The Annotated Alice: The Definitive Edition (The Annotated Books)

Home > Childrens > The Annotated Alice: The Definitive Edition (The Annotated Books) > Page 31
The Annotated Alice: The Definitive Edition (The Annotated Books) Page 31

by Lewis Carroll


  “If that doesn’t ‘drum them out of town,’ ” she thought to herself, “nothing ever will!”

  1. The two horses are needed in the chess game to provide steeds for the two white knights.

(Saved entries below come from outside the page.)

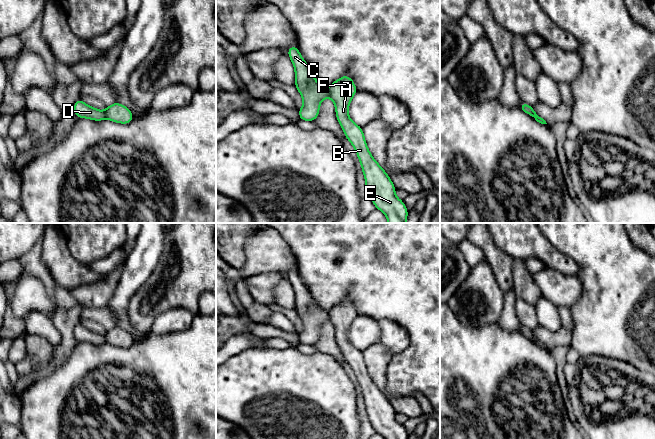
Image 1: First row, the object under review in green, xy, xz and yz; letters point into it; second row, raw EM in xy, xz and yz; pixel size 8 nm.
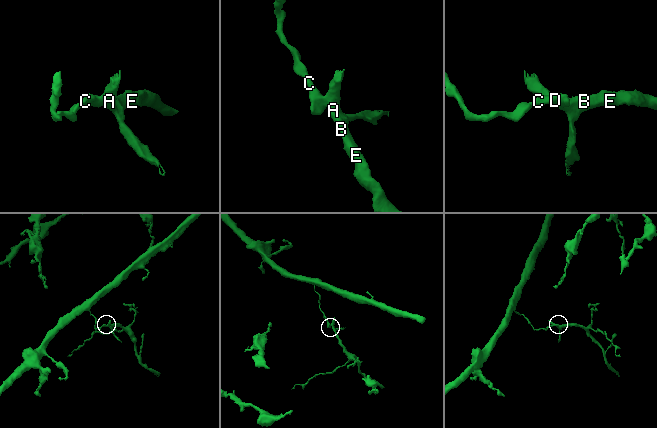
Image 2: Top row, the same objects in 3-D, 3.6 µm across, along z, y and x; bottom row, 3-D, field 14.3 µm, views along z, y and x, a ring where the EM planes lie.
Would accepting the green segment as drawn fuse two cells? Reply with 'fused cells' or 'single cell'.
fused cells

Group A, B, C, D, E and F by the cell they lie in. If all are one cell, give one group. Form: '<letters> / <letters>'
A B E F / C D

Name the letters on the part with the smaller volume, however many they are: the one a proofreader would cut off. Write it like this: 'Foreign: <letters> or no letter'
Foreign: A, B, E, F

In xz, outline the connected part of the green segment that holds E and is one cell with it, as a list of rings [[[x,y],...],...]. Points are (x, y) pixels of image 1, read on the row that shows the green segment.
[[[344,75],[334,81],[328,91],[335,104],[336,118],[357,153],[366,181],[364,188],[376,209],[386,215],[388,223],[406,223],[408,210],[405,204],[395,196],[396,188],[391,179],[369,152],[362,128],[349,118],[348,107],[358,91],[353,80]]]

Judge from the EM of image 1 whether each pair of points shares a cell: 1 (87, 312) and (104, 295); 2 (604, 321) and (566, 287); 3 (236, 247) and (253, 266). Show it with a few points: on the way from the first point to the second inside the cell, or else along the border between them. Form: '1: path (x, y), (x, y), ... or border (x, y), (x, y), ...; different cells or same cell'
1: border (106, 304), (100, 307), (82, 307); different cells
2: border (577, 276), (581, 284), (581, 295), (569, 307); different cells
3: border (251, 234), (245, 264), (230, 267); different cells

  2. Mathematicians, logicians, and some metaphysicians like to treat zero, the null class, and Nothing as if they were Something, and Carroll was no exception. In the first Alice book the Gryphon tells Alice that “they never executes nobody.” Here we encounter the unexecuted Nobody walking along the road, and later we learn that Nobody walks slower or faster than the Messenger. “If you see Nobody come into the room,” Carroll wrote to one of his child-friends, “please give him a kiss for me.” In Carroll’s book Euclid and His Modern Rivals, we meet Herr Niemand, a German professor whose name means “nobody.” When did Nobody first enter the Alice books? At the Mad Tea Party. “Nobody asked your opinion,” Alice said to the Mad Hatter. He turns up again in the book’s last chapter when the White Rabbit produces a letter that he says the Knave of Hearts has written to “somebody.” “Unless it was written to nobody,” comments the King, “which isn’t usual, you know.”

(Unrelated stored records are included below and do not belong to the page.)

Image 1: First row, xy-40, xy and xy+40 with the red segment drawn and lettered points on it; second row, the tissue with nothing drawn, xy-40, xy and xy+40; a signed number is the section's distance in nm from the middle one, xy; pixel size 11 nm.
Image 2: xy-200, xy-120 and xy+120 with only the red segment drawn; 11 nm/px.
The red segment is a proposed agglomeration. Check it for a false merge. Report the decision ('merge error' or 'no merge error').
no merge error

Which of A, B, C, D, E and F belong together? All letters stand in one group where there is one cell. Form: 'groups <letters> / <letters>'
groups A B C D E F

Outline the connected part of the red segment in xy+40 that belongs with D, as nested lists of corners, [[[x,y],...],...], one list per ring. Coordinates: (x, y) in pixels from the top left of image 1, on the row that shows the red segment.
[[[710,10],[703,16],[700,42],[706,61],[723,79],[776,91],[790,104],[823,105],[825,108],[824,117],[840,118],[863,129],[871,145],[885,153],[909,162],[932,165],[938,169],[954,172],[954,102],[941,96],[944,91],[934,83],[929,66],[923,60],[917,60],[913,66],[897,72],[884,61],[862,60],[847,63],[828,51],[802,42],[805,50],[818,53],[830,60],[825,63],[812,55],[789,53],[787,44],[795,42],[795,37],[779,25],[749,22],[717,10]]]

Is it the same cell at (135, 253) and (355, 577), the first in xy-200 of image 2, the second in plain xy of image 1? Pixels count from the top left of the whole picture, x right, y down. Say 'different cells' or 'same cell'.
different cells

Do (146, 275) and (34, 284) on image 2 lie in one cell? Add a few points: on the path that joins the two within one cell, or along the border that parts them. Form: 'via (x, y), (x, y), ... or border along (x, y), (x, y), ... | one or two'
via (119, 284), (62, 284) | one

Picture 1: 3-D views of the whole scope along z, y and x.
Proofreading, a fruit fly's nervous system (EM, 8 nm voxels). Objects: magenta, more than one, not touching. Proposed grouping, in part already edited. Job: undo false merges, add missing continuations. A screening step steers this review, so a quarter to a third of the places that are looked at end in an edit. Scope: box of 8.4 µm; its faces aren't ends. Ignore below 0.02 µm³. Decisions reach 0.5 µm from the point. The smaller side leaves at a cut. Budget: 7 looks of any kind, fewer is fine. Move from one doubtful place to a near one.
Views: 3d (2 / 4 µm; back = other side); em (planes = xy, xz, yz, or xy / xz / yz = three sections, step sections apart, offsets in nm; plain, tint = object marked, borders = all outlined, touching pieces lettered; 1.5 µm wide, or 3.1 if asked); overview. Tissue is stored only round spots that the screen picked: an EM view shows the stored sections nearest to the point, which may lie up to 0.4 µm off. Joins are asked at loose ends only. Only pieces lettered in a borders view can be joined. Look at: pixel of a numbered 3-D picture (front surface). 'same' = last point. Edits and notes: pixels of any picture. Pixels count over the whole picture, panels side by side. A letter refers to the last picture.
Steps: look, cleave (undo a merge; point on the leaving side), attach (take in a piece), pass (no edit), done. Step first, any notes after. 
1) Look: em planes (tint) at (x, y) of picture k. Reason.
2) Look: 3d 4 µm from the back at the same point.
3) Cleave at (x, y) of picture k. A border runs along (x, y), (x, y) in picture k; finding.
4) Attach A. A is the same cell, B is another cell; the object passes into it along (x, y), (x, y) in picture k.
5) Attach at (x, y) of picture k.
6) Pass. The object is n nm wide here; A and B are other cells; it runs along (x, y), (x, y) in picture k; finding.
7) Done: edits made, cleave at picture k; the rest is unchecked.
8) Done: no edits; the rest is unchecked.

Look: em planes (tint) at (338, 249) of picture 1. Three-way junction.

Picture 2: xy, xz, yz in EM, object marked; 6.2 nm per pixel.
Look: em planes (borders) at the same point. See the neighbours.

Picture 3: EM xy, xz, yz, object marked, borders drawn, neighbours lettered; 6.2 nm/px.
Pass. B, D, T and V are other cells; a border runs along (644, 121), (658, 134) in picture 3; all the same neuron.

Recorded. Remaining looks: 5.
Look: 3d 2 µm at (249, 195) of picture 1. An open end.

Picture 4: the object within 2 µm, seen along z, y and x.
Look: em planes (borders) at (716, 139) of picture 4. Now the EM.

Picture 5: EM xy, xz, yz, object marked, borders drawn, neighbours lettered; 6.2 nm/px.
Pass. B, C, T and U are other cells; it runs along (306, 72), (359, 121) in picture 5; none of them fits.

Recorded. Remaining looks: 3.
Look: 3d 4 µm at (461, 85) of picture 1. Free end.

  Critics have recalled how Ulysses deceived the one-eyed Polyphemus by calling himself Noman before putting out the giant’s eye. When Polyphemus cried out, “Noman is killing me!” no one took this to mean that someone was actually attacking him.

  3. In his references to Anglo-Saxon attitudes Carroll is spoofing the Anglo-Saxon scholarship fashionable in his day. Harry Morgan Ayres, in his book Carroll’s Alice (Columbia University Press, 1936), reproduces some drawings of Anglo-Saxons in various costumes and attitudes, from the Caedmon Manuscript of the Junian codex (owned by Oxford’s Bodleian Library), and suggests that they may have been used as a source by both Carroll and Tenniel. A novel by Angus Wilson, Anglo-Saxon Attitudes, quotes this passage of Carroll’s on the title page.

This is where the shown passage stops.